[Records for the exercise Boundary: Start]
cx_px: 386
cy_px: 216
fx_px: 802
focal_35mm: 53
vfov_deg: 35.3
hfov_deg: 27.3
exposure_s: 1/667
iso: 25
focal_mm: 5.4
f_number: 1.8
[Records for the exercise Boundary: End]
[Records for the exercise Boundary: Start]
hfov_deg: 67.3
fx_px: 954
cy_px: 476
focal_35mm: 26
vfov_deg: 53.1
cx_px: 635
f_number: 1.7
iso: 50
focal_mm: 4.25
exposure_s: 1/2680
[Records for the exercise Boundary: End]
* _What needs to be done_
Considering only the material above, set down every line from the one with "hfov_deg: 67.3" to the one with "exposure_s: 1/2680", inclusive, exactly as written.

* _Completed task_
hfov_deg: 67.3
fx_px: 954
cy_px: 476
focal_35mm: 26
vfov_deg: 53.1
cx_px: 635
f_number: 1.7
iso: 50
focal_mm: 4.25
exposure_s: 1/2680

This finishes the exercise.